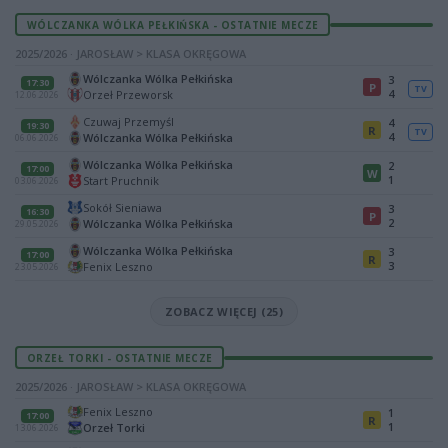
WÓLCZANKA WÓLKA PEŁKIŃSKA - OSTATNIE MECZE
2025/2026 · JAROSŁAW > KLASA OKRĘGOWA
Wólczanka Wólka Pełkińska
3
17:30
P
TV
4
Orzeł Przeworsk
12.06.2026
Czuwaj Przemyśl
4
19:30
R
TV
4
Wólczanka Wólka Pełkińska
06.06.2026
Wólczanka Wólka Pełkińska
2
17:00
W
1
Start Pruchnik
03.06.2026
Sokół Sieniawa
3
16:30
P
2
Wólczanka Wólka Pełkińska
29.05.2026
Wólczanka Wólka Pełkińska
3
17:00
R
3
Fenix Leszno
23.05.2026
ZOBACZ WIĘCEJ (25)
ORZEŁ TORKI - OSTATNIE MECZE
2025/2026 · JAROSŁAW > KLASA OKRĘGOWA
Fenix Leszno
1
17:00
R
1
Orzeł Torki
13.06.2026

----

# How to complete this task
Copy out the data above to the letter, and keep every picture out of it.

# Worked solution
WÓLCZANKA WÓLKA PEŁKIŃSKA - OSTATNIE MECZE
2025/2026 · JAROSŁAW > KLASA OKRĘGOWA
Wólczanka Wólka Pełkińska
3
17:30
P
TV
4
Orzeł Przeworsk
12.06.2026
Czuwaj Przemyśl
4
19:30
R
TV
4
Wólczanka Wólka Pełkińska
06.06.2026
Wólczanka Wólka Pełkińska
2
17:00
W
1
Start Pruchnik
03.06.2026
Sokół Sieniawa
3
16:30
P
2
Wólczanka Wólka Pełkińska
29.05.2026
Wólczanka Wólka Pełkińska
3
17:00
R
3
Fenix Leszno
23.05.2026
ZOBACZ WIĘCEJ (25)
ORZEŁ TORKI - OSTATNIE MECZE
2025/2026 · JAROSŁAW > KLASA OKRĘGOWA
Fenix Leszno
1
17:00
R
1
Orzeł Torki
13.06.2026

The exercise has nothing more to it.